The album’s opener, “A Candle’s Fire” is, as the title would suggest, a warm introduction to The Rip Tide; with latent melancholia, Condon muses: “if I had known not to carry on that way, it wouldn’t show in the creases of your face.” The following track is the gorgeous “Santa Fe”, which makes good use of bouncy electronic elements, paired with layered vocals, as Condon declares his love for his hometown: “Sign me up Santa Fe, and call me your son.” The tracks “Payne’s Bay” and “Vagabond” feature catchy and infectious melodies, consistent with the album’s new pop tendency, which definitely recalls Sufjan Stevens. “Port of Call” is another good example of this lighter touch, opening with only a glockenspiel and ukulele, it blows by almost unperceived.
“Goshen” is an exquisite song, and probably one of the more simple ones in terms of arrangements. The song recounts the emotions and thoughts of a performer right before he takes the stage: “you’re on in five, it’s time you rise or fail (…) the lights are down, go on inside, they’ve paid.” But his thoughts quickly become tangled with a love crisis: “you’re not the girl I used to know.” The conflict inside of him is evident, as he struggles between what he should do and what is preoccupying his mind. As he steps out to meet the audience, he softly sings: “A fair price I’d pay to be alone.” The album’s title-track runs in the same vein as “Goshen”, showing us more of Condon’s introspectiveness: “This is the house where I can be unknown, be alone.” Not since The March of the Zapotec had his lyrics felt this personal and vulnerable.

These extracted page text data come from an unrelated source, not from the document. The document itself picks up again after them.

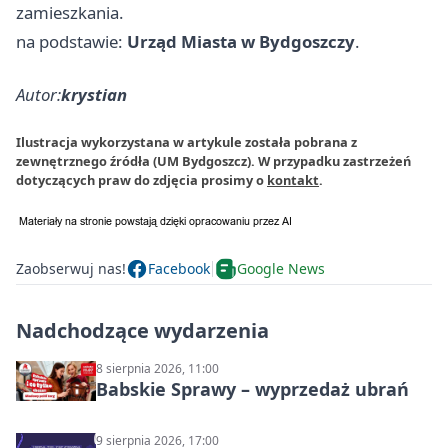
zamieszkania.
na podstawie:
Urząd Miasta w Bydgoszczy
.
Autor:
krystian
Ilustracja wykorzystana w artykule została pobrana z
zewnętrznego źródła (UM Bydgoszcz). W przypadku zastrzeżeń
dotyczących praw do zdjęcia prosimy o
kontakt
.
Zaobserwuj nas!
Facebook
Google News
Nadchodzące wydarzenia
8 sierpnia 2026, 11:00
Babskie Sprawy – wyprzedaż ubrań
9 sierpnia 2026, 17:00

While new fans might find more appealing the raw and sprawling sound of Beirut’s previous work – after all, it is undoubtedly more thrilling – old fans will surely appreciate what might very well be the natural progression of their sound. Some might say this album feels safe, but I would argue the exact opposite. Condon takes us to new musical landscapes by taking the greatest risk of all: showing genuine intimacy, stripped of all that gorgeous noise. This album might be a slow-burner, but one which will reward you with each new listen. It possesses nothing less than breathtaking beauty. Really, my only complaint is how short it is: nine tracks are definitely not enough.
The new album is out now via Condon’s very own Pompeii Records. Get it.